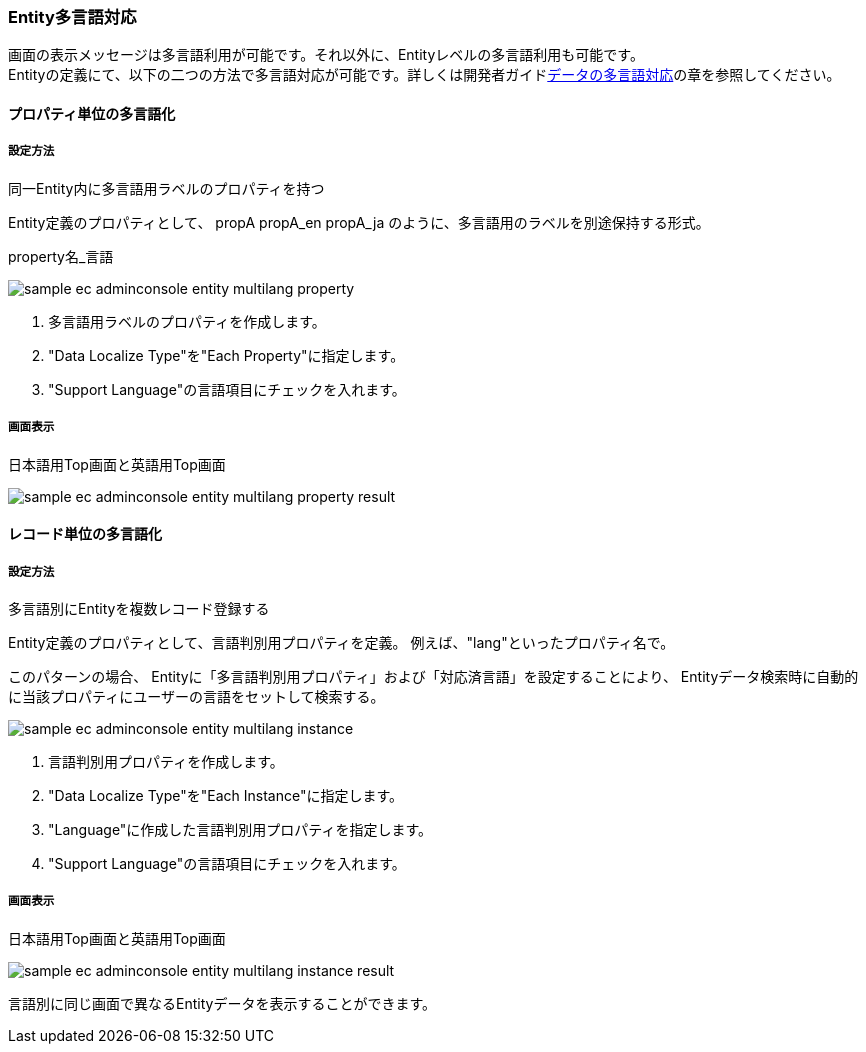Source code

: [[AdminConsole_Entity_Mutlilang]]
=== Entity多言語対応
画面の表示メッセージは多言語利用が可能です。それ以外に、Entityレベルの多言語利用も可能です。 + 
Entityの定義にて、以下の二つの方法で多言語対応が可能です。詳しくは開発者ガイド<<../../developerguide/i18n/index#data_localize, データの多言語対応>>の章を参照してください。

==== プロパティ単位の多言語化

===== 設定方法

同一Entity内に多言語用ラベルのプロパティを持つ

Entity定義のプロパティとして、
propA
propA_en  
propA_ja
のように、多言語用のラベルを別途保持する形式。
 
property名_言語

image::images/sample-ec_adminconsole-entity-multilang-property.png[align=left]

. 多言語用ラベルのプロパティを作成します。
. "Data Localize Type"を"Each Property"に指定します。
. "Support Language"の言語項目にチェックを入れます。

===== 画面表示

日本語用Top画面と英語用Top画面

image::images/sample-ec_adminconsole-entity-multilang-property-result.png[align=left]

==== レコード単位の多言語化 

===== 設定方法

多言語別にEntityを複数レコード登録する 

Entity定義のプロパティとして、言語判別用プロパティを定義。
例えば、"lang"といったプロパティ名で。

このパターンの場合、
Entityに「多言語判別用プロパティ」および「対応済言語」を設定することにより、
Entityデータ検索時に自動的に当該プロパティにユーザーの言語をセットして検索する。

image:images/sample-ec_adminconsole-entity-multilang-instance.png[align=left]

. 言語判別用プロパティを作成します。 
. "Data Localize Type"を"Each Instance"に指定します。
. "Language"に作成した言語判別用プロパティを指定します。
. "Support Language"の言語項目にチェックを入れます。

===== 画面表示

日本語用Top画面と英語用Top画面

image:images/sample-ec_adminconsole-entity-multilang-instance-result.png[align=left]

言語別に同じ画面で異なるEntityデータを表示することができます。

WHAT THE TASK ASKS:
Note every line in the material with "left" and copy it.

ANSWER TO THE PROBLEM:
image::images/sample-ec_adminconsole-entity-multilang-property.png[align=left]
image::images/sample-ec_adminconsole-entity-multilang-property-result.png[align=left]
image:images/sample-ec_adminconsole-entity-multilang-instance.png[align=left]
image:images/sample-ec_adminconsole-entity-multilang-instance-result.png[align=left]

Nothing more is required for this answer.